ECG d'effort ou épreuve d'effort. un enregistrement graphique de l'activité électrique cardiaque pendant l'effort. Cet effort peut être réalisé sur un vélo ergométrique, un tapis roulant, ou à l'aide de médicaments qui reproduisent les conséquences de l'effort. Cet examen permet de déterminer si l'exercice entraîne une arythmie ou s'il l'aggrave. Il peut également montrer que le sang n'arrive pas en quantité suffisante pour alimenter le muscle cardiaque (ischémie).

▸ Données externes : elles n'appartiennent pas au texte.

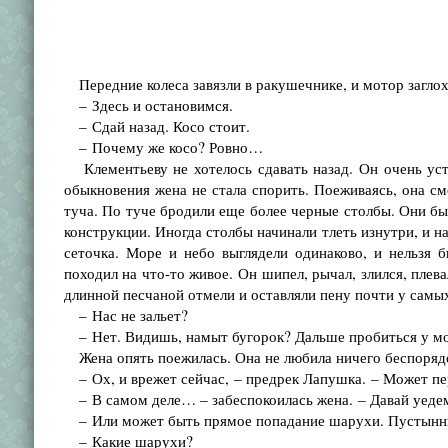
Передние колеса завязли в ракушечнике, и мотор заглох
– Здесь и остановимся.
– Сдай назад. Косо стоит.
– Почему же косо? Ровно…
Клементьеву не хотелось сдавать назад. Он очень уста
обыкновения жена не стала спорить. Поеживаясь, она с
туча. По туче бродили еще более черные столбы. Они бы
конструкции. Иногда столбы начинали тлеть изнутри, и н
сеточка. Море и небо выглядели одинаково, и нельзя б
походил на что-то живое. Он шипел, рычал, злился, плев
длинной песчаной отмели и оставляли пену почти у самы
– Нас не зальет?
– Нет. Видишь, намыт бугорок? Дальше пробиться у мор
Жена опять поежилась. Она не любила ничего беспорядо
– Ох, и врежет сейчас, – предрек Лапушка. – Может пер
– В самом деле… – забеспокоилась жена. – Давай уеде
– Или может быть прямое попадание шарухи. Пустынны
– Какие шарухи?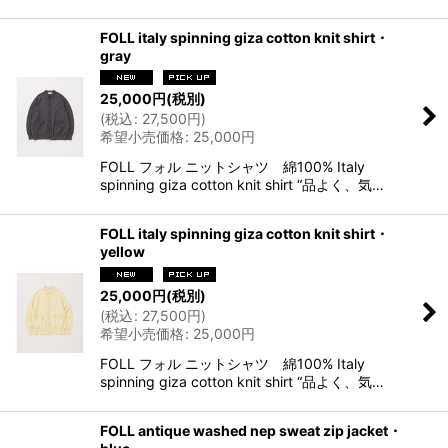
FOLL italy spinning giza cotton knit shirt・
gray
25,000
円
(税別)
(
税込
:
27,500
円
)
希望小売価格
:
25,000
円
FOLL フォル ニットシャツ 綿100% Italy
spinning giza cotton knit shirt “品よく、気…
FOLL italy spinning giza cotton knit shirt・
yellow
25,000
円
(税別)
(
税込
:
27,500
円
)
希望小売価格
:
25,000
円
FOLL フォル ニットシャツ 綿100% Italy
spinning giza cotton knit shirt “品よく、気…
FOLL antique washed nep sweat zip jacket・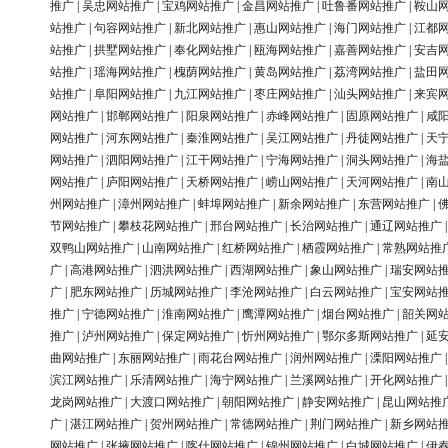
推广
|
吴忠网站推广
|
宝鸡网站推广
|
金昌网站推广
|
吐鲁番网站推广
|
鞍山
站推广
|
句容网站推广
|
新北网站推广
|
惠山网站推广
|
海门网站推广
|
江都
站推广
|
拱墅网站推广
|
奉化网站推广
|
瓯海网站推广
|
嘉善网站推广
|
安吉
站推广
|
瑶海网站推广
|
槐荫网站推广
|
黄岛网站推广
|
荔湾网站推广
|
盐田
站推广
|
阜阳网站推广
|
九江网站推广
|
枣庄网站推广
|
汕头网站推广
|
来宾
网站推广
|
邯郸网站推广
|
阳泉网站推广
|
赤峰网站推广
|
固原网站推广
|
咸
网站推广
|
河东网站推广
|
秦淮网站推广
|
吴江网站推广
|
丹徒网站推广
|
天
网站推广
|
泗阳网站推广
|
江干网站推广
|
宁海网站推广
|
洞头网站推广
|
海
网站推广
|
庐阳网站推广
|
天桥网站推广
|
崂山网站推广
|
天河网站推广
|
南
州网站推广
|
漳州网站推广
|
蚌埠网站推广
|
新余网站推广
|
东营网站推广
|
节网站推广
|
攀枝花网站推广
|
邢台网站推广
|
长治网站推广
|
通辽网站推广
双鸭山网站推广
|
山南网站推广
|
红桥网站推广
|
栖霞网站推广
|
常熟网站推
广
|
高港网站推广
|
泗洪网站推广
|
西湖网站推广
|
象山网站推广
|
瑞安网站
广
|
肥东网站推广
|
历城网站推广
|
李沧网站推广
|
白云网站推广
|
宝安网站
推广
|
宁德网站推广
|
淮南网站推广
|
鹰潭网站推广
|
烟台网站推广
|
韶关网
推广
|
泸州网站推广
|
保定网站推广
|
忻州网站推广
|
鄂尔多斯网站推广
|
延
曲网站推广
|
东丽网站推广
|
雨花台网站推广
|
润州网站推广
|
溧阳网站推广
滨江网站推广
|
乐清网站推广
|
海宁网站推广
|
兰溪网站推广
|
开化网站推广
龙岗网站推广
|
大渡口网站推广
|
朝阳网站推广
|
静安网站推广
|
昆山网站推
广
|
湛江网站推广
|
贺州网站推广
|
常德网站推广
|
荆门网站推广
|
新乡网站
网站推广
|
张掖网站推广
|
喀什网站推广
|
锦州网站推广
|
白城网站推广
|
伊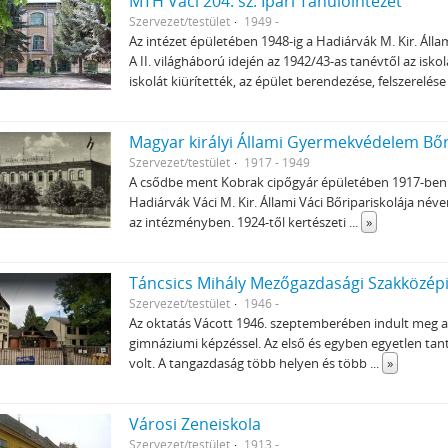
MTH Váci 204. sz. Ipari Tanulóintézet
Szervezet/testület
1949 -
Az intézet épületében 1948-ig a Hadiárvák M. Kir. Áll
A II. világháború idején az 1942/43-as tanévtől az isk
iskolát kiürítették, az épület berendezése, felszerelése
Magyar királyi Állami Gyermekvédelem Bőrip
Szervezet/testület
1917 - 1949
A csődbe ment Kobrak cipőgyár épületében 1917-ben in
Hadiárvák Váci M. Kir. Állami Váci Bőripariskolája név
az intézményben. 1924-től kertészeti
...
»
Táncsics Mihály Mezőgazdasági Szakközép
Szervezet/testület
1946 -
Az oktatás Vácott 1946. szeptemberében indult meg
gimnáziumi képzéssel. Az első és egyben egyetlen ta
volt. A tangazdaság több helyen és több
...
»
Városi Zeneiskola
Szervezet/testület
1913 -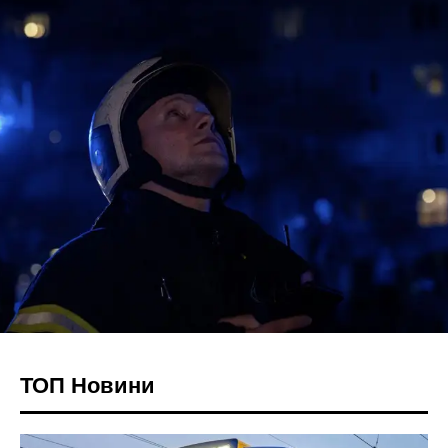
ТОП Новини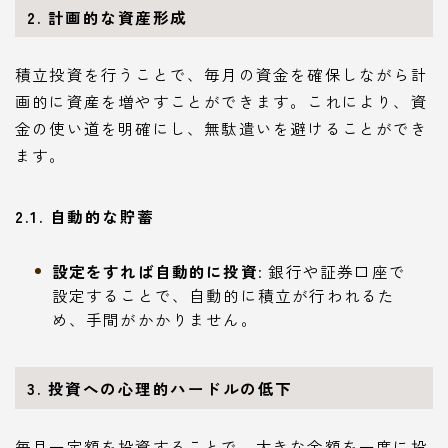
2. 計画的な資産形成
積立投資を行うことで、毎月の資金を確保しながら計
画的に資産を増やすことができます。これにより、資
金の使い道を明確にし、無駄遣いを避けることができ
ます。
2.1. 自動的な貯蓄
設定をすれば自動的に投資
: 銀行や証券口座で
設定することで、自動的に積立が行われるた
め、手間がかかりません。
3. 投資への心理的ハードルの低下
毎月一定額を投資することで、大きな金額を一度に投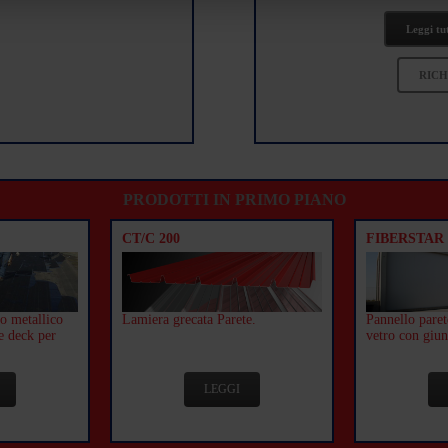
Leggi tu
RICH
PRODOTTI IN PRIMO PIANO
CT/C 200
FIBERSTAR
o metallico
Lamiera grecata Parete.
Pannello paret
e deck per
vetro con giun
LEGGI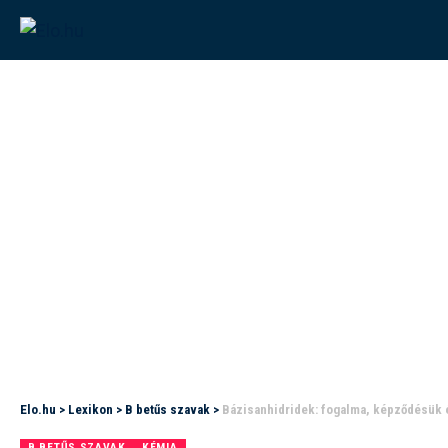
Elo.hu
>
Lexikon
>
B betűs szavak
>
Bázisanhidridek: fogalma, képződésük 
B BETŰS SZAVAK
KÉMIA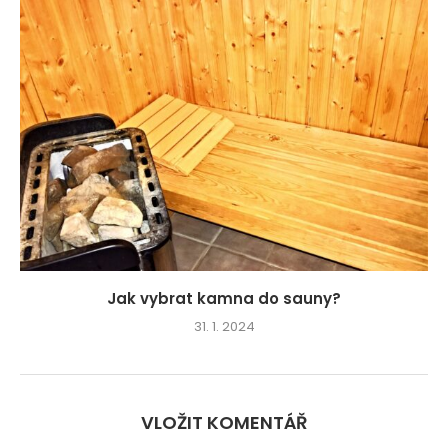
Jak vybrat kamna do sauny?
31. 1. 2024
VLOŽIT KOMENTÁŘ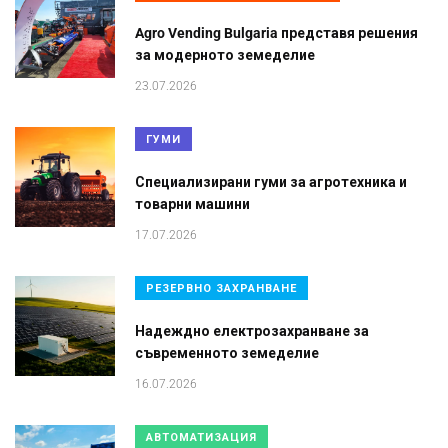
Agro Vending Bulgaria представя решения
за модерното земеделие
23.07.2026
ГУМИ
Специализирани гуми за агротехника и
товарни машини
17.07.2026
РЕЗЕРВНО ЗАХРАНВАНЕ
Надеждно електрозахранване за
съвременното земеделие
16.07.2026
АВТОМАТИЗАЦИЯ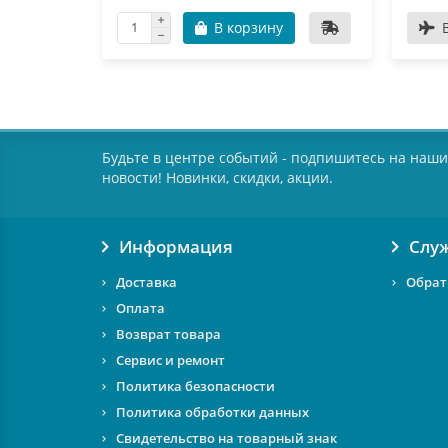
В корзину
Будьте в центре событий - подпишитесь на наши
новости! Новинки, скидки, акции.
Информация
Слу
Доставка
Обрат
Оплата
Возврат товара
Сервис и ремонт
Политика безопасности
Политика обработки данных
Свидетельство на товарный знак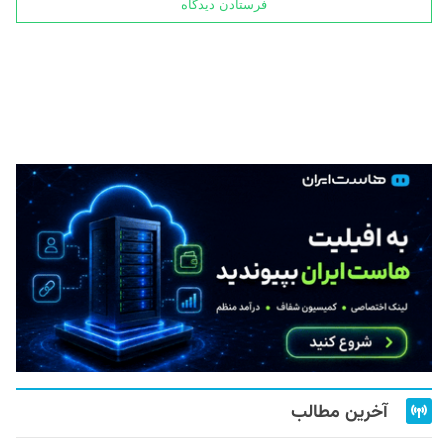
آخرین مطالب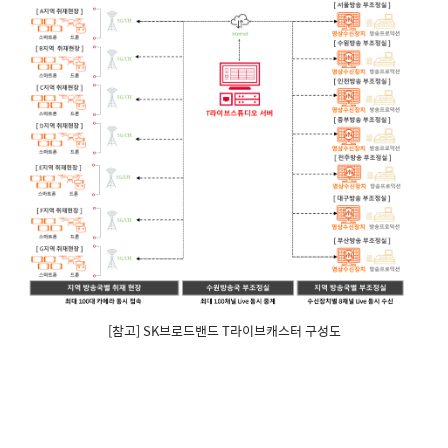
[참고] SK브로드밴드 T라이브캐스터 구성도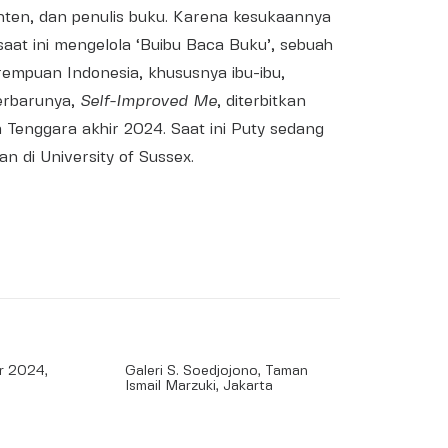
konten, dan penulis buku. Karena kesukaannya
saat ini mengelola ‘Buibu Baca Buku’, sebuah
mpuan Indonesia, khususnya ibu-ibu,
terbarunya,
Self-Improved Me
, diterbitkan
Tenggara akhir 2024. Saat ini Puty sedang
 di University of Sussex.
r 2024,
Galeri S. Soedjojono, Taman
Ismail Marzuki, Jakarta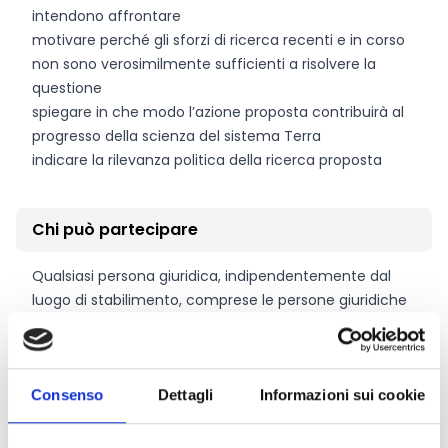
intendono affrontare
motivare perché gli sforzi di ricerca recenti e in corso
non sono verosimilmente sufficienti a risolvere la
questione
spiegare in che modo l’azione proposta contribuirà al
progresso della scienza del sistema Terra
indicare la rilevanza politica della ricerca proposta
Chi può partecipare
Qualsiasi persona giuridica, indipendentemente dal
luogo di stabilimento, comprese le persone giuridiche
di paesi terzi non associati o le organizzazioni
internazionali (incluse le organizzazioni europee
internazionali di ricerca), è ammissibile a partecipare
(sia che sia ammissibile al finanziamento o meno),
Consenso
Dettagli
Informazioni sui cookie
purché siano soddisfatte le condizioni stabilite dal
Regolamento Horizon Europe, insieme a eventuali altre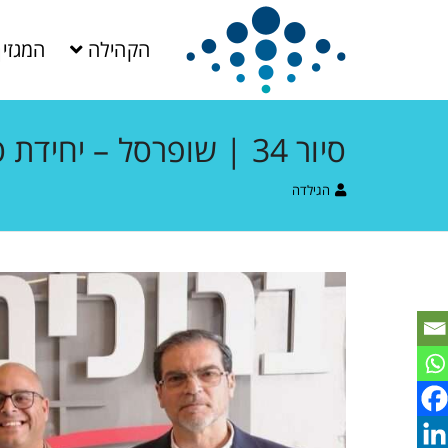
הקהילה
המגזין
סיור 34 | שופרסל – יחידת ספרטה
הגילדה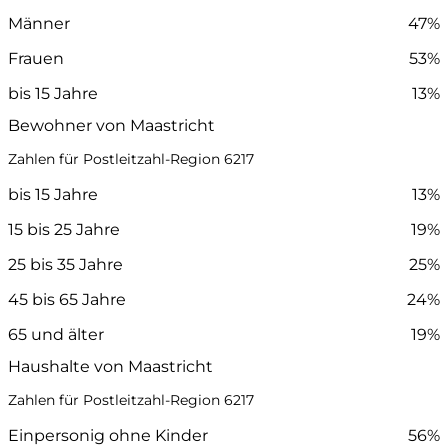
Männer
47%
Frauen
53%
bis 15 Jahre
13%
Bewohner von Maastricht
Zahlen für Postleitzahl-Region 6217
bis 15 Jahre
13%
15 bis 25 Jahre
19%
25 bis 35 Jahre
25%
45 bis 65 Jahre
24%
65 und älter
19%
Haushalte von Maastricht
Zahlen für Postleitzahl-Region 6217
Einpersonig ohne Kinder
56%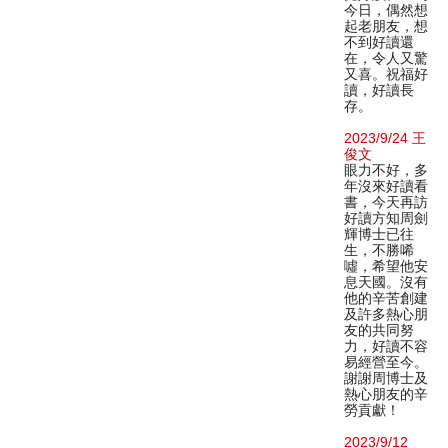
今日，偶然想
起老朋友，想
不到好讀還
在，令人又驚
又喜。祝福好
讀，好讀長
存。
2023/9/24 王
俊文
眼力不好，多
年沒來好讀看
書，今天再訪
好讀方知周劍
輝博士已往
生，不勝唏
噓，希望他安
息天國。沒有
他的辛苦創建
及許多熱心朋
友的共同努
力，好讀不容
易經營至今。
謝謝周博士及
熱心朋友的辛
勞貢獻！
2023/9/12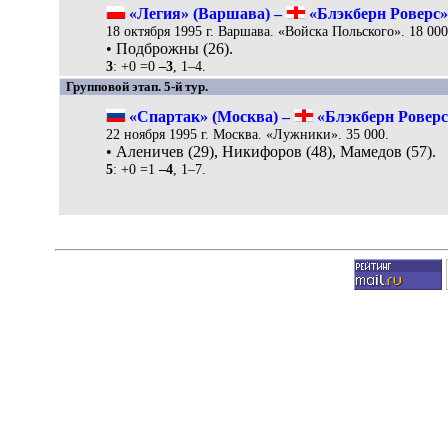
«Легия» (Варшава) –
«Блэкберн Роверс».
18 октября 1995 г. Варшава. «Войска Польского». 18 000
• Подброжны (26).
3
: +0 =0
–3
, 1–4.
Групповой этап. 5-й тур.
«Спартак» (Москва) –
«Блэкберн Роверс»
22 ноября 1995 г. Москва. «Лужники». 35 000.
• Аленичев (29), Никифоров (48), Мамедов (57).
5
: +0 =1
–4
, 1–7.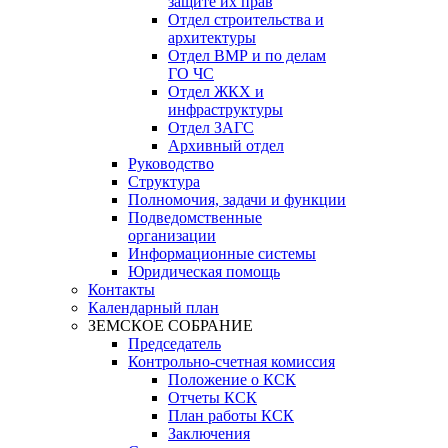
защите их прав
Отдел строительства и
архитектуры
Отдел ВМР и по делам
ГО ЧС
Отдел ЖКХ и
инфраструктуры
Отдел ЗАГС
Архивный отдел
Руководство
Структура
Полномочия, задачи и функции
Подведомственные
организации
Информационные системы
Юридическая помощь
Контакты
Календарный план
ЗЕМСКОЕ СОБРАНИЕ
Председатель
Контрольно-счетная комиссия
Положение о КСК
Отчеты КСК
План работы КСК
Заключения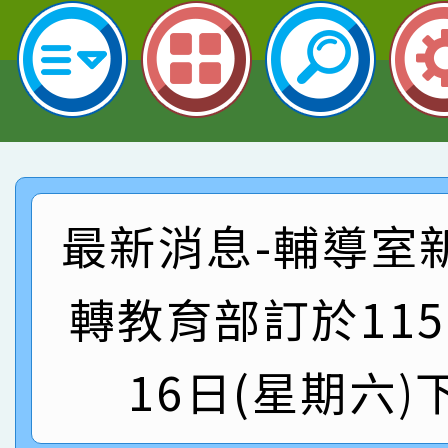
名 指導老師王老師、陳
園市英語競賽國小朗讀
賀！本校參加桃園市中
指導老師林老師
賽 劉文瑛教師榮獲教
賀！本校參與2026世
臺灣台語-第二名
市賽榮獲科學小創客佳
賀！本校參加桃園市中
創客第三名。
賽 洪綺君教師榮獲社會
賀！本校阿巴斯O蜜、
最新消息-輔導室
名
倩參加桃園市科展 國小
賀！本校四年二班張O
轉教育部訂於115
名 指導老師王老師、陳
園市英語競賽國小朗讀
賀！本校參加桃園市中
指導老師林老師
賽 劉文瑛教師榮獲教
賀！本校參與2026世
16日(星期六)
臺灣台語-第二名
市賽榮獲科學小創客佳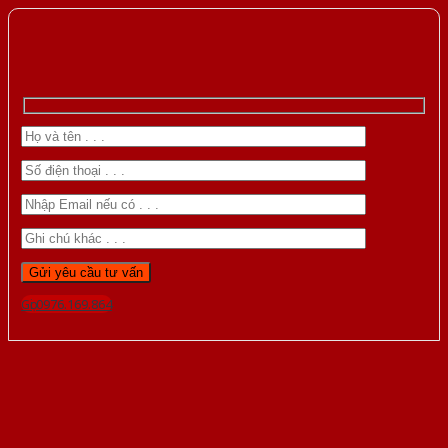
Gọi 0976.169.864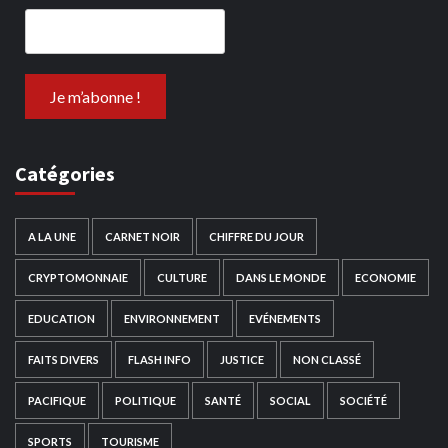
Catégories
A LA UNE
CARNET NOIR
CHIFFRE DU JOUR
CRYPTOMONNAIE
CULTURE
DANS LE MONDE
ECONOMIE
EDUCATION
ENVIRONNEMENT
EVÉNEMENTS
FAITS DIVERS
FLASH INFO
JUSTICE
NON CLASSÉ
PACIFIQUE
POLITIQUE
SANTÉ
SOCIAL
SOCIÉTÉ
SPORTS
TOURISME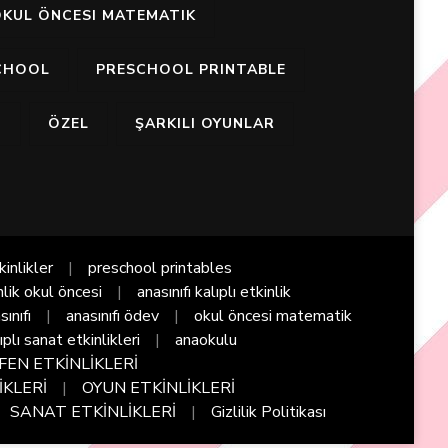
KUL ÖNCESI MATEMATIK
CHOOL
PRESCHOOL PRINTABLE
I
ÖZEL
ŞARKILI OYUNLAR
kinlikler
preschool printables
nlik okul öncesi
anasınıfı kalıplı etkinlik
sınıfı
anasınıfı ödev
okul öncesi matematik
ıplı sanat etkinlikleri
anaokulu
FEN ETKİNLİKLERİ
İKLERİ
OYUN ETKİNLİKLERİ
SANAT ETKİNLİKLERİ
Gizlilik Politikası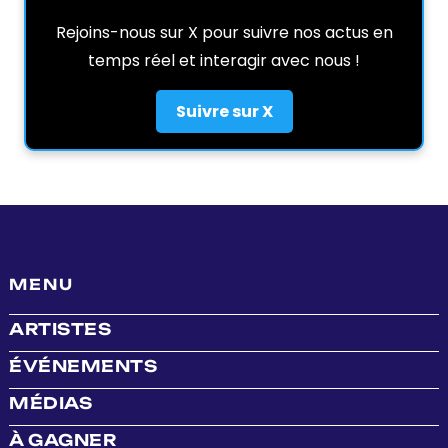
Rejoins-nous sur X pour suivre nos actus en
temps réel et interagir avec nous !
Suivre sur X
MENU
ARTISTES
ÉVÉNEMENTS
MÉDIAS
À GAGNER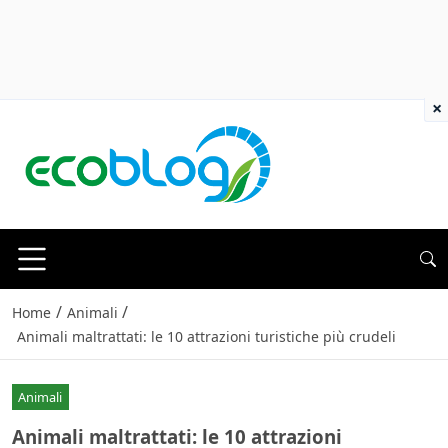
×
/
/
Home
Animali
Animali maltrattati: le 10 attrazioni turistiche più crudeli
Animali
Animali maltrattati: le 10 attrazioni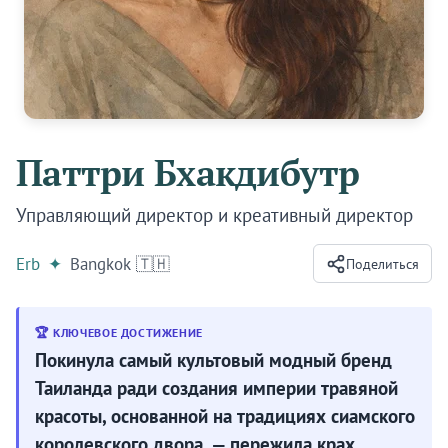
Паттри Бхакдибутр
Управляющий директор и креативный директор
Erb
✦
Bangkok 🇹🇭
Поделиться
🏆 КЛЮЧЕВОЕ ДОСТИЖЕНИЕ
Покинула самый культовый модный бренд
Таиланда ради создания империи травяной
красоты, основанной на традициях сиамского
королевского двора, — пережила крах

Enregistrement Holter (ECG sur 24 à 72 heures) : un dispositif qui enregistre l'activité électrique cardiaque pendant 1 à 3 jours. Cet examen peut être pratiqué lorsque l'ECG ne révèle rien mais que l'on suspecte qu'une arythmie est responsable des symptômes.

Des électrodes sont placées sur le thorax. Elles sont reliées par des fils à un enregistreur portatif qui peut être fixé à un sac à main ou à la ceinture.

Enregistreur électrocardiographique externe : un appareil qui enregistre l'activité électrique pendant un mois maximum. Pendant cet examen, le patient porte l'appareil autour de la taille ou au poignet. Quand les symptômes surviennent, le patient appuie sur un bouton de l'appareil pour enregistrer l'activité cardiaque à cet instant précis.

Enregistreur électrocardiographique implantable : un dispositif qui enregistre en continu l'activité électrique cardiaque pendant 14 mois maximum. Ce petit dispositif est placé sous la peau au cours d'une opération sous anesthésie locale qui dure environ 20 minutes. Lorsqu'un symptôme apparaît, le patient place un activateur portatif en regard de l'enregistreur. Plus tard, un médecin analyse les informations enregistrées.

L'épreuve d'inclinaison (Tilt Test) : cette épreuve essaie de reproduire les conditions de déclenchement de l'arythmie. Elle permet au médecin de comprendre comment la pression sanguine, la fréquence et l'activité électrique cardiaques sont modifiées lors du passage de la position couchée à la position debout. Le patient est installé sur une table, reçoit des médicaments, et la table est inclinée selon différents degrés. Cette épreuve dure généralement de 20 à 45 minutes.

L'exploration électrophysiologique (EEP) : une EEP peut être effectuée lorsque l'on a identifié ou lorsque l'on suspecte que le patient présente une tachyarythmie (trouble du rythme caractérisé par une fréquence élevée) ventriculaire. Cet examen a lieu dans un laboratoire spécial de l'hôpital et peut durer de 1 à 3 heures : il aide à localiser et à déterminer le type d'arythmie et permet d'évaluer les options thérapeutiques possibles.

Au cours d'une exploration EP, le patient est mis sous sédatifs et de petits cathéters sont placés dans son cœur. Le rythme du coeur stimulé électriquement par le cathéter est enregistré. Cet enregistrement interne est souvent comparé à un enregistrement externe (grâce à des électrodes placées sur le thorax et le dos du patient) réalisé simultanément.